楚容一阵心惊肉跳,立时欠身道:“父亲,我先带庭琛回屋更衣。”听老侯爷面无表情应了声,楚容几乎是半推半拖着少年从侧门离开。
瞿娘遥遥见楚容母子二人离开,面上的笑意也淡了几分,心头惴惴。她拿不准楚岁对自己执意留下芙妤一事,究竟会作何想。
虽说当年楚如偷换婴孩罪大恶极,可稚童何其无辜。芙儿是她一手养大,又是名动京都的才女,自幼金尊玉贵,若真离了侯府,往后还不知要吃多少苦头。
眼下由庭琛先开了口,倒也好。瞿娘定了定心神,温声道:“岁岁还没见过芙妤吧?说来她比你早出生几个时辰,你该唤她一声姐姐。”
阿追眉眼一挑:“姐姐?母亲同一胎所出,竟能相隔几个时辰,这般奇闻异事,倒是头一回听说。”
瞿娘话到嘴边,被这一怼堪堪咽了回去,随后不死心又继续道:“你上头原还有个兄长,如今担任校尉,这几日事务繁忙,不便来迎你。娘已经派人写信催促,得空便归。至于芙妤,她是.......”
老侯爷倏地打断:“天色不早了,一路舟车劳顿,也该乏了。先下去歇着吧。”
楚若弼见老侯爷面色越来越沉,忙打着圆场:“是,瞿娘,你带着楚岁回院里安顿。往后的日子还长,有什么话,慢慢说。”
阿追眸光微敛,将厅内各人复杂的神色尽收眼底,勾了勾唇角掠过一丝讽意。
瞿娘唯唯应是,只好带着楚岁先行离开。
一路行来,两人皆是无言。

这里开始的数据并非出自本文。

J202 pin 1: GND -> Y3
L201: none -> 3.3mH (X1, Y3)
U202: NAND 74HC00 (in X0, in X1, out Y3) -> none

只见东厢房那头有几个小厮正往屋内搬抬箱笼,西厢房房门紧闭着,中间隔着一方庭院。
瞿娘带着楚岁步进东厢,屋内云锦、缂丝、珠玉首饰堆了满屋,婢女还在铺整被衾。
楚岁在识海中未曾察觉方才几人的暗潮涌动,倒是对方才突然出现的少年有些在意:“阿追,可有瞧见方才少年眉心的青黑之气,还有他双眼浑浊,隐有乌云压顶之相,怕是大凶之兆。”
楚岁所述,他在典籍中倒是曾见过相关记载。多饮的几口茶水已是勉强,心头那股燥戾之气不断,应对老侯爷几人,对他而言,已费诸多心神。
“未看真切。只不过此人口无遮拦,行止轻佻,想必不过是个内里空空的绣花枕头罢了。”
楚岁与阿追共用一躯,自然能感知到阿追此刻俨然心绪极为不佳。上一次汲取凶秽之气已是是十日前,算一算也到时候再找药引了。